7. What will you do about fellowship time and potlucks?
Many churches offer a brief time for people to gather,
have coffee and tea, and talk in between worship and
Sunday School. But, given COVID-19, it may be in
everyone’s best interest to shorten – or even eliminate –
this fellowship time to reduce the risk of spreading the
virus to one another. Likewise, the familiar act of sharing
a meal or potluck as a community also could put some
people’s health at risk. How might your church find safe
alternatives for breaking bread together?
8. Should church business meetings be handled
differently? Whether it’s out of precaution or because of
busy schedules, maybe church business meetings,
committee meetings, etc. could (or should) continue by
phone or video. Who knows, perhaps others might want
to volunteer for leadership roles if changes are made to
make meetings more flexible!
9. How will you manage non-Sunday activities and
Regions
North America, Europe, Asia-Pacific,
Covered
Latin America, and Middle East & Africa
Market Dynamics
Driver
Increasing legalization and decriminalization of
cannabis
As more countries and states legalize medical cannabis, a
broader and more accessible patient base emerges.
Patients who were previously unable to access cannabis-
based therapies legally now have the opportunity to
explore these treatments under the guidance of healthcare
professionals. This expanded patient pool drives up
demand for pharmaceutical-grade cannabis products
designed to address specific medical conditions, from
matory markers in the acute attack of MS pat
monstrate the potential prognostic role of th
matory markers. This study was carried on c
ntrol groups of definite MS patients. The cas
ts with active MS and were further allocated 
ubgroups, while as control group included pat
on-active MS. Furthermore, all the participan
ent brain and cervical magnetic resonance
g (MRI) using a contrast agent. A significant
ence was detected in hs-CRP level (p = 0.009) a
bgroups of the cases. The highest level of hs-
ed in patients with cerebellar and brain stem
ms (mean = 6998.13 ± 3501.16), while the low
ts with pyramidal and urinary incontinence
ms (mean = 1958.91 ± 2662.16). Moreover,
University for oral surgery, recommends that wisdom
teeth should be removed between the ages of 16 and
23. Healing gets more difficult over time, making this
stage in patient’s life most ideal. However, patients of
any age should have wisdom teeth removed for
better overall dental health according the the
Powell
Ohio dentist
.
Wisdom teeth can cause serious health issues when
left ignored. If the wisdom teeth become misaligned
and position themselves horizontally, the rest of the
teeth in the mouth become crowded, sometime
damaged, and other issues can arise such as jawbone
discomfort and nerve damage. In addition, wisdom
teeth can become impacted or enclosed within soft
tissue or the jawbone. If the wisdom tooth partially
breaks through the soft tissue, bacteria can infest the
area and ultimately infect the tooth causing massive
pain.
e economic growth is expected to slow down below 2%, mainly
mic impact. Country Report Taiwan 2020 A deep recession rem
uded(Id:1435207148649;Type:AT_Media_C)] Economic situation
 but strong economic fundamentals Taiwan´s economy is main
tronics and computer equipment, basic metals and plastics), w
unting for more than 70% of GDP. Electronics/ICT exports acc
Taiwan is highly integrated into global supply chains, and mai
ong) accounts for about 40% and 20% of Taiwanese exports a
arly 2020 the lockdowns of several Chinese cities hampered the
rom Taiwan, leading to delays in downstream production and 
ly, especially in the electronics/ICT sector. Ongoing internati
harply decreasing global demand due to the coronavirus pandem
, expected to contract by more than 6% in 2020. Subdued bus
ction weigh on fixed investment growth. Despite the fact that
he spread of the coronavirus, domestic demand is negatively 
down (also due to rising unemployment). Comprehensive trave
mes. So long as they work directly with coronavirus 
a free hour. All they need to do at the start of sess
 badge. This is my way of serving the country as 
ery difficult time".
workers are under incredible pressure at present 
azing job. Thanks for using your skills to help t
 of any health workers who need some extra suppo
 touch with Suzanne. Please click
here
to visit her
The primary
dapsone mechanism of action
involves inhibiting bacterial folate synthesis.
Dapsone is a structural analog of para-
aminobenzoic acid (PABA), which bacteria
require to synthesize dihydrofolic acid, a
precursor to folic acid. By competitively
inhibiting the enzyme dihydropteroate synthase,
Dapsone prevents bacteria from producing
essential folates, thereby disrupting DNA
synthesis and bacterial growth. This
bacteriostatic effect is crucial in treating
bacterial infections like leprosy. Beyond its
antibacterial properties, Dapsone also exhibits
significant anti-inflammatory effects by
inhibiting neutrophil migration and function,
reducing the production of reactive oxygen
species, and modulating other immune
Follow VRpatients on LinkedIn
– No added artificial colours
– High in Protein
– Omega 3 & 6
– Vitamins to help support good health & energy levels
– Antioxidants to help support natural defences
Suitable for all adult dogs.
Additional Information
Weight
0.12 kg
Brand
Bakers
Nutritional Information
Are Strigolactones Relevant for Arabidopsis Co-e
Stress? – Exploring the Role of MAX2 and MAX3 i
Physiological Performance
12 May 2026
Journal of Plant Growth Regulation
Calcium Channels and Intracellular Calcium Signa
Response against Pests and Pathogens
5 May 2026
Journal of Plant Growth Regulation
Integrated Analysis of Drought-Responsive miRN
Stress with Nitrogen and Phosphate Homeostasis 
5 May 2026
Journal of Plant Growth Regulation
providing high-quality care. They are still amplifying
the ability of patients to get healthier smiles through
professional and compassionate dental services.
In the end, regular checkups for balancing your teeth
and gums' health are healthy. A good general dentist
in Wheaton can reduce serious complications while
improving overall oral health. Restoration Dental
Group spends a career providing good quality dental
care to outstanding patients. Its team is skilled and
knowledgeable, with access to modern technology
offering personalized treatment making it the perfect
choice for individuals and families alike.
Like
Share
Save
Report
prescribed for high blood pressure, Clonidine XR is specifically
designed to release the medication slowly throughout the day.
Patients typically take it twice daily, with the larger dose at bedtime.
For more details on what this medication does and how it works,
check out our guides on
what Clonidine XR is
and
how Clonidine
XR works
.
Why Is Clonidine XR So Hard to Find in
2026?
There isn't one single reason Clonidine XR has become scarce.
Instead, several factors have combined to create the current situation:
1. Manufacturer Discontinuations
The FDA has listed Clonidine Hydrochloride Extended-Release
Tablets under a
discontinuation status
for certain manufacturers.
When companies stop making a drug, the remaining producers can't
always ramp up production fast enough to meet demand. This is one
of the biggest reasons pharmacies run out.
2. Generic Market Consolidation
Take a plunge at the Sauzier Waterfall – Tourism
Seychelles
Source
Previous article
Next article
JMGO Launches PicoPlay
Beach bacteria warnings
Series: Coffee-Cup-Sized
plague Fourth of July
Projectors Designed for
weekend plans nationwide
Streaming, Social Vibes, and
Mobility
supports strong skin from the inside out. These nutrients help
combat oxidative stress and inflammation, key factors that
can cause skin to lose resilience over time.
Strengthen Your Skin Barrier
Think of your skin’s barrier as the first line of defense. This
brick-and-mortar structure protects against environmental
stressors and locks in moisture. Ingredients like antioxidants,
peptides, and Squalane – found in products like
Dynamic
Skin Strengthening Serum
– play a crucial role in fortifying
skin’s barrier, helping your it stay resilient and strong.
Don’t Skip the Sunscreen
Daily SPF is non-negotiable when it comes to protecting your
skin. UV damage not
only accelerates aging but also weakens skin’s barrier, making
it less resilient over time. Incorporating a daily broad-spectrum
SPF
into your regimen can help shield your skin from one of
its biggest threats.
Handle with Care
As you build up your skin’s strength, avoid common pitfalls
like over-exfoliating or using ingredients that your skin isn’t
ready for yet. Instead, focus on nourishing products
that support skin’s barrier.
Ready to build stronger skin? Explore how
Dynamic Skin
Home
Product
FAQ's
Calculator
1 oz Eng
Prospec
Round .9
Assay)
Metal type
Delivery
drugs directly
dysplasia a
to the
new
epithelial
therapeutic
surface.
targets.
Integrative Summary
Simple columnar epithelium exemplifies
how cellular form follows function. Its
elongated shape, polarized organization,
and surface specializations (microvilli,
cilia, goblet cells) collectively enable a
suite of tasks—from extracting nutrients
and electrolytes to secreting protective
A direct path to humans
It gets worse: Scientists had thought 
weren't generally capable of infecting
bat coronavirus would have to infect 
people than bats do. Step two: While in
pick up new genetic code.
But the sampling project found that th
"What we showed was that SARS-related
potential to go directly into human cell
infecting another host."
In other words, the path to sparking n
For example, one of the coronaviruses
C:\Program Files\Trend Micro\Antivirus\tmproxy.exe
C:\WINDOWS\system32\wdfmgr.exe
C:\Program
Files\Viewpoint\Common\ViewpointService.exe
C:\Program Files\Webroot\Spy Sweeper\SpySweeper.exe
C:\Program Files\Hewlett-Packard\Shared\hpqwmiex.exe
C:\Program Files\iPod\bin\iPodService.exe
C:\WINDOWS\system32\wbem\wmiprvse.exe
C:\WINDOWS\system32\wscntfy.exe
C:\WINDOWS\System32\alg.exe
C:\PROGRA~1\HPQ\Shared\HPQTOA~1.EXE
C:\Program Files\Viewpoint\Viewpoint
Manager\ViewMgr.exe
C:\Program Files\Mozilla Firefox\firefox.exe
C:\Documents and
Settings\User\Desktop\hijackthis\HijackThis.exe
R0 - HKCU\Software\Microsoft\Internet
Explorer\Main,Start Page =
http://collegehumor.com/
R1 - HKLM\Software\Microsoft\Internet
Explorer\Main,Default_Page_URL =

========================================

## What is required
Only the lines from the beginning of the entries through the line bearing "8. Should church business meetings be handled" should be returned, each exactly as written.

## Response for this exercise
7. What will you do about fellowship time and potlucks?
Many churches offer a brief time for people to gather,
have coffee and tea, and talk in between worship and
Sunday School. But, given COVID-19, it may be in
everyone’s best interest to shorten – or even eliminate –
this fellowship time to reduce the risk of spreading the
virus to one another. Likewise, the familiar act of sharing
a meal or potluck as a community also could put some
people’s health at risk. How might your church find safe
alternatives for breaking bread together?
8. Should church business meetings be handled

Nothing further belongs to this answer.